QUOTED PASSAGE —

- Opening Delimiter -

Shudder Launches Guest Curator Program19 Feb, 2016 By: Erik Gruenwedel
Shudder, the upstart $4.99 horror streaming service backed by AMC Networks, has begun a guest curator collection beginning with filmmakers Robert Eggers (The Witch), Karyn Kusama (The Invitation) and Alexandre Aja (High Tension).
The program enables filmmakers to develop lists of favorite horror movies and share them with Shudder subscribers.
“Shudder prides itself on providing carefully selected horror films that speak to all types of horror fans,” said Colin Geddes, lead curator for Shudder. “Including the filmmakers we respect and admire in to this process is a natural evolutionary step for our service, and a way of celebrating the breadth and overall excellence of top creative voices in horror.”
Indeed, curated content is a way over-the-top video services are establishing brand awareness in the crowded direct-to-consumer video market. Tribeca Shortlist, the $4.99 SVOD service co-owned by Lionsgate, features a line-up of curated films selected by newsmakers such as Martha Stewart, Tyler Perry, Abigail Spencer, Alec Baldwin, Kelly Le Brock, Tahj Mowry and talk show host Wendy Williams.
Eggers, who won the directing award in the domestic drama category at the 2015 Sundance Film Festival for The Witch, offers comments to a movie selection that includes:
The Cabinet of Dr. Caligari (1920)
“For me, this is the most iconic of the German Expressionist silent films. The design is immaculate and incredible the strange stylized performance by Conrad Veidt is mesmerizing. I’m getting chills remembering the close up of his awakening as I write this.”
Kill List (2011)
“Ben Wheatley continues to be one of the most original voices in contemporary film. I love all of his work and look forward to his next film. This is one of the few horror films in recent films that actually scared me. And the performances are fantastic.”

- Closing Delimiter -

THINGS TO DO —
[1] Name every filmmaker the Shudder article says is starting the guest curator collection, each with the film given beside the name.
[2] Reproduce a passage of the Shudder article verbatim. Begin at the words "Eggers, who won" and stop after the words "Kill List (2011)".

DATA BELOW —
- Opening Delimiter -

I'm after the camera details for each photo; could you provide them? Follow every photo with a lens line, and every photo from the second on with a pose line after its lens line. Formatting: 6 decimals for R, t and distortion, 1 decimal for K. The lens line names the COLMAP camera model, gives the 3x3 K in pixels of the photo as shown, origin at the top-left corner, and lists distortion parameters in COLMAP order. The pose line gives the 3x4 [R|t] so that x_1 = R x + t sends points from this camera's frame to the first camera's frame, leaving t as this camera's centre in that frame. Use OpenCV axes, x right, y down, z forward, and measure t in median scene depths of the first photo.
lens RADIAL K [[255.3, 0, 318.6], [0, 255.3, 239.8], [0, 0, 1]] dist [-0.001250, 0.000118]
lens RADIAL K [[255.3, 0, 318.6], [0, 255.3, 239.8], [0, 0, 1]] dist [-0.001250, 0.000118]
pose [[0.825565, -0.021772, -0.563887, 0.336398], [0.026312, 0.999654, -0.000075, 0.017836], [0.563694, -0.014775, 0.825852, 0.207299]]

- Closing Delimiter -

RESULTS —
[1]
Robert Eggers (The Witch)
Karyn Kusama (The Invitation)
Alexandre Aja (High Tension)

[2]
Eggers, who won the directing award in the domestic drama category at the 2015 Sundance Film Festival for The Witch, offers comments to a movie selection that includes:
The Cabinet of Dr. Caligari (1920)
“For me, this is the most iconic of the German Expressionist silent films. The design is immaculate and incredible the strange stylized performance by Conrad Veidt is mesmerizing. I’m getting chills remembering the close up of his awakening as I write this.”
Kill List (2011)